Exercise objective => Recast the part that opens with the line containing "text INSERT INTO" and closes with the line containing "list multiplies by" as a numbered list, leaving out any blank lines.

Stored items
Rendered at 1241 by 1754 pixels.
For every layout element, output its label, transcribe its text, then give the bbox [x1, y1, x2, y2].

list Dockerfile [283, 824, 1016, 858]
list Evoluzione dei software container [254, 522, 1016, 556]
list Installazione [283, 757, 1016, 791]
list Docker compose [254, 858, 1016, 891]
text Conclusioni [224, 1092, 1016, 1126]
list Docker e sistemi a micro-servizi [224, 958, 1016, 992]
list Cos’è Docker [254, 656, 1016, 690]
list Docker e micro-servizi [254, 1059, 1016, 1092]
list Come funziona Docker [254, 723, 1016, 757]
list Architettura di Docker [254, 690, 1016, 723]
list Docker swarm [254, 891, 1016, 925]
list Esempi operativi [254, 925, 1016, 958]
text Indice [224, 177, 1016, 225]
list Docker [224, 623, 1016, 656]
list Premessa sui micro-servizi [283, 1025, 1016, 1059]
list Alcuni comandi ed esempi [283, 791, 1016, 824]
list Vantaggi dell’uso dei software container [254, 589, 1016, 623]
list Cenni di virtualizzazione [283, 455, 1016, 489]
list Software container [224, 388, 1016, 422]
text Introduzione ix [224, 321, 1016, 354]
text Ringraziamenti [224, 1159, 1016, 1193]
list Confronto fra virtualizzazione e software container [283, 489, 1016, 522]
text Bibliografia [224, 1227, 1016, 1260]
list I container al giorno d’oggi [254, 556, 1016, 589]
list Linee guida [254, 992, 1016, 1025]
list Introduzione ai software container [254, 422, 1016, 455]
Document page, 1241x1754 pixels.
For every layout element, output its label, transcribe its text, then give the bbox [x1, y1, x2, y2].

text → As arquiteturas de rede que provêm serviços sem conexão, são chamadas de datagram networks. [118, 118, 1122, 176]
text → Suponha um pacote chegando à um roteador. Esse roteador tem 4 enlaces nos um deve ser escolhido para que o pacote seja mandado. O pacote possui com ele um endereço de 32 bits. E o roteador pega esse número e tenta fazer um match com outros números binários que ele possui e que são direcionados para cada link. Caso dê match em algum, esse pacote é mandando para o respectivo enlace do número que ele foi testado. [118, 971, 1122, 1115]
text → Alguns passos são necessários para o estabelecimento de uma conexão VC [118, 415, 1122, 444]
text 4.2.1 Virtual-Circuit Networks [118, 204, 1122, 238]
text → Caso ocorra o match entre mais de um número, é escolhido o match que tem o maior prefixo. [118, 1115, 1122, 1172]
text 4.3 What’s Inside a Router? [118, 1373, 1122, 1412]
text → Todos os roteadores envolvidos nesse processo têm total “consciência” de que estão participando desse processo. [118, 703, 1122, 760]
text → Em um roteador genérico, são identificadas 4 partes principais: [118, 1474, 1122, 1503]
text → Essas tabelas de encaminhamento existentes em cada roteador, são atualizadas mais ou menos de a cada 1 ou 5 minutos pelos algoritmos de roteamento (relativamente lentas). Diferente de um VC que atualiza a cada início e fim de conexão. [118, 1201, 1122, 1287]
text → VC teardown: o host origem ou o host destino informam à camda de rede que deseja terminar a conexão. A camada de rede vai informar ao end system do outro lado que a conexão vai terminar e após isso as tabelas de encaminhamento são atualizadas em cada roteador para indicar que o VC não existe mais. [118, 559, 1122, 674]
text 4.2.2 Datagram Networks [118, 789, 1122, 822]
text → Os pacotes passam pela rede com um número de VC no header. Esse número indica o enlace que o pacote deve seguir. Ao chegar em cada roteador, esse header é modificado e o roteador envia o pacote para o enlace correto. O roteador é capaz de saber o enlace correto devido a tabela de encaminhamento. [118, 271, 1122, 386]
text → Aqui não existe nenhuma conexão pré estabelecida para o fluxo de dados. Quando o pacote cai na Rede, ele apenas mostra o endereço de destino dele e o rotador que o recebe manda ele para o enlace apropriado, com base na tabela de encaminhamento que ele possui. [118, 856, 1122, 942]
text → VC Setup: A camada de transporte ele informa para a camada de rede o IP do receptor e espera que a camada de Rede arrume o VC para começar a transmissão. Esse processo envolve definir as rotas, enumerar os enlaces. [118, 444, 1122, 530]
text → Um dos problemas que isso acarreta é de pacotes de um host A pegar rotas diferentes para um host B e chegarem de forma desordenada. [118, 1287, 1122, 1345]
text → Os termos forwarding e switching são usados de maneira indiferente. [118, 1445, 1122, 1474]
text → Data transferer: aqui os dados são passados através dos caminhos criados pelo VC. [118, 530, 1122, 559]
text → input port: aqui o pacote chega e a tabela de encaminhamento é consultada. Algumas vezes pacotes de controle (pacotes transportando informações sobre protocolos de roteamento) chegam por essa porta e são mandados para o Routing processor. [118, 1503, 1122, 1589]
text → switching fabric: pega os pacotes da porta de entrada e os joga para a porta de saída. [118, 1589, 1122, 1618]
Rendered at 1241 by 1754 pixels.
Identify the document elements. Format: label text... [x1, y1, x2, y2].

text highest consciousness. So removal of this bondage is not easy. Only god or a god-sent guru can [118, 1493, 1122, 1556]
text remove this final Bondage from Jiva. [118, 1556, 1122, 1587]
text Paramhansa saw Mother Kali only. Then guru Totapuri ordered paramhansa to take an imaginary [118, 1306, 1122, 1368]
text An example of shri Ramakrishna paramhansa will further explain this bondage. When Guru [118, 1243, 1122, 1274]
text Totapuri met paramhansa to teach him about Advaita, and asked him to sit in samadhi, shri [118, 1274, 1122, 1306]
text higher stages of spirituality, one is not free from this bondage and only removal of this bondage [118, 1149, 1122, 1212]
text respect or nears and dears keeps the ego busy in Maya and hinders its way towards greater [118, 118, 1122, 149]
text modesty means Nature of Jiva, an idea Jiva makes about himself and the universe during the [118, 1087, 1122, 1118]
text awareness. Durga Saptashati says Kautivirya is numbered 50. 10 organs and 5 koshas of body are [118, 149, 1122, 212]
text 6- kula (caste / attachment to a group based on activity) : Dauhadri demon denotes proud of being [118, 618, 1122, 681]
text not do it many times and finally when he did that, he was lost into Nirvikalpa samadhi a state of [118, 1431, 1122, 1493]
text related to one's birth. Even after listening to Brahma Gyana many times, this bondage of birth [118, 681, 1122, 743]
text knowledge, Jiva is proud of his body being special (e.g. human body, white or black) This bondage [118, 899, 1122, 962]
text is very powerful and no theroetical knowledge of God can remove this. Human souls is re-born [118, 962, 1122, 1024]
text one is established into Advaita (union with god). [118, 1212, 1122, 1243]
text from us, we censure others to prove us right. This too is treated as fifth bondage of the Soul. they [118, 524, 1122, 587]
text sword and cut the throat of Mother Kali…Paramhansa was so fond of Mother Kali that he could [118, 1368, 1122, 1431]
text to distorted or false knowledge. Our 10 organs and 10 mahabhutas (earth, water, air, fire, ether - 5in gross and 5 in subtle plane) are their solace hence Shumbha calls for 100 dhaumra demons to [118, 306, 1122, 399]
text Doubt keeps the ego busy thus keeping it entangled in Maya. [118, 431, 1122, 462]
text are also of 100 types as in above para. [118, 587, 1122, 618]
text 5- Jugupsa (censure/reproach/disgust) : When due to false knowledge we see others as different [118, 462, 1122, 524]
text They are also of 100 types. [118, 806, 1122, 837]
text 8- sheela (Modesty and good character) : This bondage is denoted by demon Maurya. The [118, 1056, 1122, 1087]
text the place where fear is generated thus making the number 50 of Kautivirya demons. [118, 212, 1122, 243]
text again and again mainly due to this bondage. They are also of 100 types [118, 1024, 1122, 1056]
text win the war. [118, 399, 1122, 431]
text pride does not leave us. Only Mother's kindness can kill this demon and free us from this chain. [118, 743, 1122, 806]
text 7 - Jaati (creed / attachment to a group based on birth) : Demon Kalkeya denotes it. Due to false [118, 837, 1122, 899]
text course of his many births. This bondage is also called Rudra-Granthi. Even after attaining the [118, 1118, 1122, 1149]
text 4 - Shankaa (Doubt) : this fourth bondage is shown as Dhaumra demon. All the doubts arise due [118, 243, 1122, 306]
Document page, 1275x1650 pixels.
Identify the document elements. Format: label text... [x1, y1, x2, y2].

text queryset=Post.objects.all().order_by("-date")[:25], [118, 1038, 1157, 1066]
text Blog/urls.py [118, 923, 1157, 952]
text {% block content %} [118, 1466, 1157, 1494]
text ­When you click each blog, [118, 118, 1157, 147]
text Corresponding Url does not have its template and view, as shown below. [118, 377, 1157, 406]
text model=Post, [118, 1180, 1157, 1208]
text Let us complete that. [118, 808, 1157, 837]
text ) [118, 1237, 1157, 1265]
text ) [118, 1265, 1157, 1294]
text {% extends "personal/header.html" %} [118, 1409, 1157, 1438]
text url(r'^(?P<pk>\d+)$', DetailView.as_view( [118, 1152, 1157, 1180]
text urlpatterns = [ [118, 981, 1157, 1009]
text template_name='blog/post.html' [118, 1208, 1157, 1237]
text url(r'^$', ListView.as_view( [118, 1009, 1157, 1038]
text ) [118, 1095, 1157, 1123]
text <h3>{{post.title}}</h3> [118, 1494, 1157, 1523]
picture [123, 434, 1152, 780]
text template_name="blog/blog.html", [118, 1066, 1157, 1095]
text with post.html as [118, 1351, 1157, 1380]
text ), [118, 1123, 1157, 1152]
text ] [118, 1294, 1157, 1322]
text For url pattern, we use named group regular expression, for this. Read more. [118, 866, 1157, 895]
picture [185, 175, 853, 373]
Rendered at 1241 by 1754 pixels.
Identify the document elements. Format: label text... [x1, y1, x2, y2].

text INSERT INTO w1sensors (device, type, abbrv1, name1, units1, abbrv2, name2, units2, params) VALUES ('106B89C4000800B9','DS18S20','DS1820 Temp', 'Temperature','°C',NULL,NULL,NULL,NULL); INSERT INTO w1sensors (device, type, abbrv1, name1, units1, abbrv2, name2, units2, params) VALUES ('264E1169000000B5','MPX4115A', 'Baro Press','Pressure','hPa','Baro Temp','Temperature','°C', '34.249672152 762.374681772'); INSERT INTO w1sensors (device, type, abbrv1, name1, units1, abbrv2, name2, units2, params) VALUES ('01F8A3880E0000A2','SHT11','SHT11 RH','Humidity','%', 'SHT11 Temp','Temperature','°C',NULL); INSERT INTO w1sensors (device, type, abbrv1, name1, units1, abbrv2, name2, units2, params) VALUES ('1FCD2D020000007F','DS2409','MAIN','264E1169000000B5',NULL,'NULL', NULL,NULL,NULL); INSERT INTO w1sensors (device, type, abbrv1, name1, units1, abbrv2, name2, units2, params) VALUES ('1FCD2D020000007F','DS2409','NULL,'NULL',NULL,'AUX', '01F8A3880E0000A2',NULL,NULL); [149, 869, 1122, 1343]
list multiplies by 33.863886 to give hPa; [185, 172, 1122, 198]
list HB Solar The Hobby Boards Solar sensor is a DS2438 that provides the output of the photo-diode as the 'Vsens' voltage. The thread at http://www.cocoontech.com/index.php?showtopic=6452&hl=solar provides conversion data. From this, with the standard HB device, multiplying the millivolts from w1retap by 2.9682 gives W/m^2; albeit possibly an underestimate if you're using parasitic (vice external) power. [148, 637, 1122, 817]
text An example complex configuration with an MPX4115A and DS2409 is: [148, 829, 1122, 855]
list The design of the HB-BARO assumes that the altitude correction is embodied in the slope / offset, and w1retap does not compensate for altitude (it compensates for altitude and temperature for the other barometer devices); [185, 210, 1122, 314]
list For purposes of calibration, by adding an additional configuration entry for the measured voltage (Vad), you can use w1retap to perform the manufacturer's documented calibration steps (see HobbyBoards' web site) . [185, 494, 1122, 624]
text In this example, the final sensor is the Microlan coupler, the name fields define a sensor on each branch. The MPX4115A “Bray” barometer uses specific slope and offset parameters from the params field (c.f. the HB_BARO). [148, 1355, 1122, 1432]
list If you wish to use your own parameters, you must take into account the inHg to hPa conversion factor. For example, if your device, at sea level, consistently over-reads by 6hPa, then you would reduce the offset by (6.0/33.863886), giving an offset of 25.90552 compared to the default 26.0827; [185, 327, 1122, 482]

Answer to this exercise =>
1. text INSERT INTO w1sensors (device, type, abbrv1, name1, units1, abbrv2, name2, units2, params) VALUES ('106B89C4000800B9','DS18S20','DS1820 Temp', 'Temperature','°C',NULL,NULL,NULL,NULL); INSERT INTO w1sensors (device, type, abbrv1, name1, units1, abbrv2, name2, units2, params) VALUES ('264E1169000000B5','MPX4115A', 'Baro Press','Pressure','hPa','Baro Temp','Temperature','°C', '34.249672152 762.374681772'); INSERT INTO w1sensors (device, type, abbrv1, name1, units1, abbrv2, name2, units2, params) VALUES ('01F8A3880E0000A2','SHT11','SHT11 RH','Humidity','%', 'SHT11 Temp','Temperature','°C',NULL); INSERT INTO w1sensors (device, type, abbrv1, name1, units1, abbrv2, name2, units2, params) VALUES ('1FCD2D020000007F','DS2409','MAIN','264E1169000000B5',NULL,'NULL', NULL,NULL,NULL); INSERT INTO w1sensors (device, type, abbrv1, name1, units1, abbrv2, name2, units2, params) VALUES ('1FCD2D020000007F','DS2409','NULL,'NULL',NULL,'AUX', '01F8A3880E0000A2',NULL,NULL); [149, 869, 1122, 1343]
2. list multiplies by 33.863886 to give hPa; [185, 172, 1122, 198]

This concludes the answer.